Cependant, l'opposition remet en question ce récit et dénonce que pendant que le Mexique fait face à des problèmes internes de sécurité, de santé et de catastrophes naturelles, des milliards de pesos sont destinés à soutenir économiquement un régime accusé de violations des droits humains.
Transparence, souveraineté et droits humains
Le sénateur Cortés a averti que le gouvernement mexicain ne peut pas “invoquer la souveraineté” pour justifier des pratiques opaques ni ignorer les principes des droits de l'homme qui doivent guider sa politique extérieure.
«Cet argent devrait être consacré à répondre aux priorités nationales, et non à financer des dictatures», conclut le législateur.
Le débat sur l'envoi de pétrole à Cuba promet de s'intensifier au Congrès mexicain et de maintenir la tension entre le discours d'aide humanitaire de Sheinbaum et les accusations de subvention politique au régime de Miguel Díaz-Canel.
Questions fréquemment posées sur les expéditions de pétrole du Mexique vers Cuba
Pourquoi le Mexique envoie-t-il du pétrole à Cuba ?
Le gouvernement du Mexique, sous la présidence de Claudia Sheinbaum, a justifié les envois de pétrole à Cuba comme faisant partie d'une politique de "aide humanitaire". Cependant, cet argument a été intensément critiqué, car l'opposition et diverses organisations soulignent que ce soutien profite à un régime accusé de violations des droits humains et ne répond pas à des intérêts humanitaires véritables.
Quelles sont les implications de l'envoi de pétrole à Cuba pour le Mexique ?
L'envoi de pétrole à Cuba pourrait entraîner des sanctions financières et diplomatiques pour le Mexique, particulièrement en raison de l'utilisation de navires sanctionnés par les États-Unis.

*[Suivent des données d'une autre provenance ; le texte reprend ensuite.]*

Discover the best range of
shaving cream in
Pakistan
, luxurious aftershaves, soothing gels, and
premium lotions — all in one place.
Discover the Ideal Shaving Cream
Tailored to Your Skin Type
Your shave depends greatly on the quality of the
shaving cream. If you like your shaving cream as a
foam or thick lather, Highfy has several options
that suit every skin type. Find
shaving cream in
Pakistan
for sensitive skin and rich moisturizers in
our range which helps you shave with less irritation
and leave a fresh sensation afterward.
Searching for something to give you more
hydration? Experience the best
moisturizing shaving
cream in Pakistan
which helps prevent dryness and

De plus, ces opérations ont généré des pertes significatives pour Pemex, ce qui augmente la pression sur les finances publiques mexicaines et suscite des critiques internes concernant l'utilisation de ressources nationales pour soutenir un autre pays.
Quelles critiques le gouvernement mexicain a-t-il reçues concernant les envois de pétrole vers Cuba ?

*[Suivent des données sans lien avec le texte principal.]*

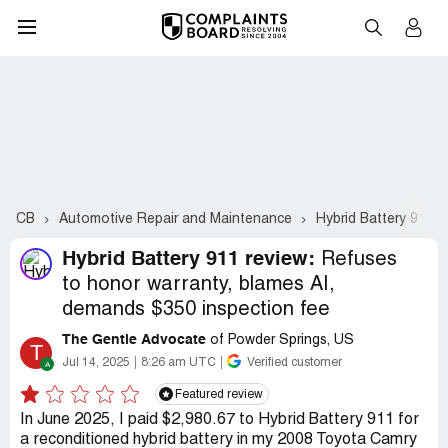
CB
Automotive Repair and Maintenance
Hybrid Battery 911
Hybrid Battery 911 review:
Refuses
to honor warranty, blames AI,
demands $350 inspection fee
The Gentle Advocate
of Powder Springs, US
T
Jul 14, 2025
8:26 am UTC
Verified customer
Featured review
In June 2025, I paid $2,980.67 to Hybrid Battery 911 for
a reconditioned hybrid battery in my 2008 Toyota Camry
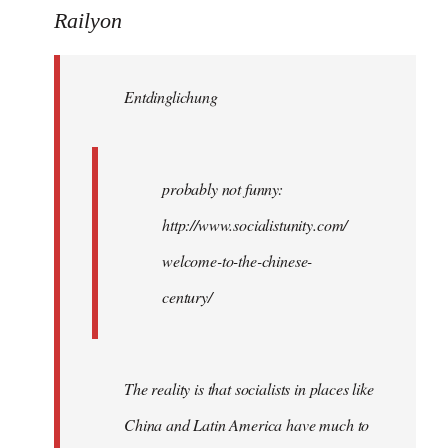
to
Railyon
Welcome
by
Entdinglichung
libcom.org
probably not funny:
http://www.socialistunity.com/
welcome-to-the-chinese-
century/
The reality is that socialists in places like
China and Latin America have much to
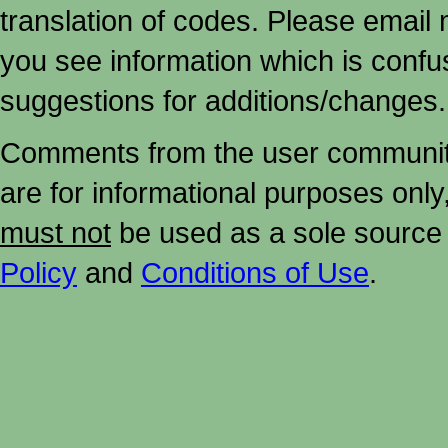
translation of codes. Please email me
you see information which is confu
suggestions for additions/changes.
Comments from the user community 
are for informational purposes onl
must not
be used as a sole source 
Policy
and
Conditions of Use
.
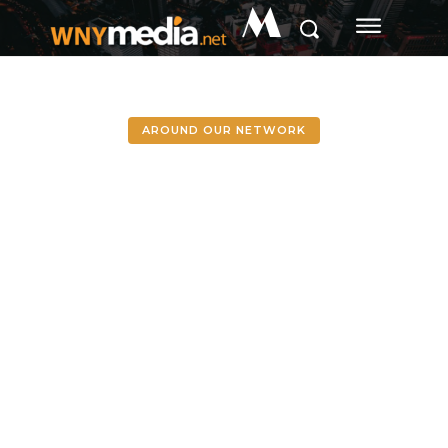
M
AROUND OUR NETWORK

Le gouvernement du Mexique a été critiqué pour avoir utilisé des ressources publiques pour soutenir un régime étranger au lieu de les destiner à des besoins internes. Les critiques proviennent de divers secteurs, y compris de l'opposition politique qui dénonce le manque de transparence dans ces transactions, et d'entrepreneurs qui accusent le gouvernement de détourner des ressources pour financer le régime cubain.
Quel est le rôle de Gasolinas Bienestar dans les envois de pétrole à Cuba ?
Gasolinas Bienestar, S.A. de C.V., est une filiale de Pemex créée spécifiquement pour gérer les envois d'hydrocarbures vers Cuba. Cette entreprise a signalé des pertes en raison du carburant envoyé sur l'île, et sa constitution en tant que société commerciale de droit privé a été utilisée comme argument pour ne pas se soumettre aux lois de transparence, ce qui a suscité des critiques concernant l'opacité de ses opérations.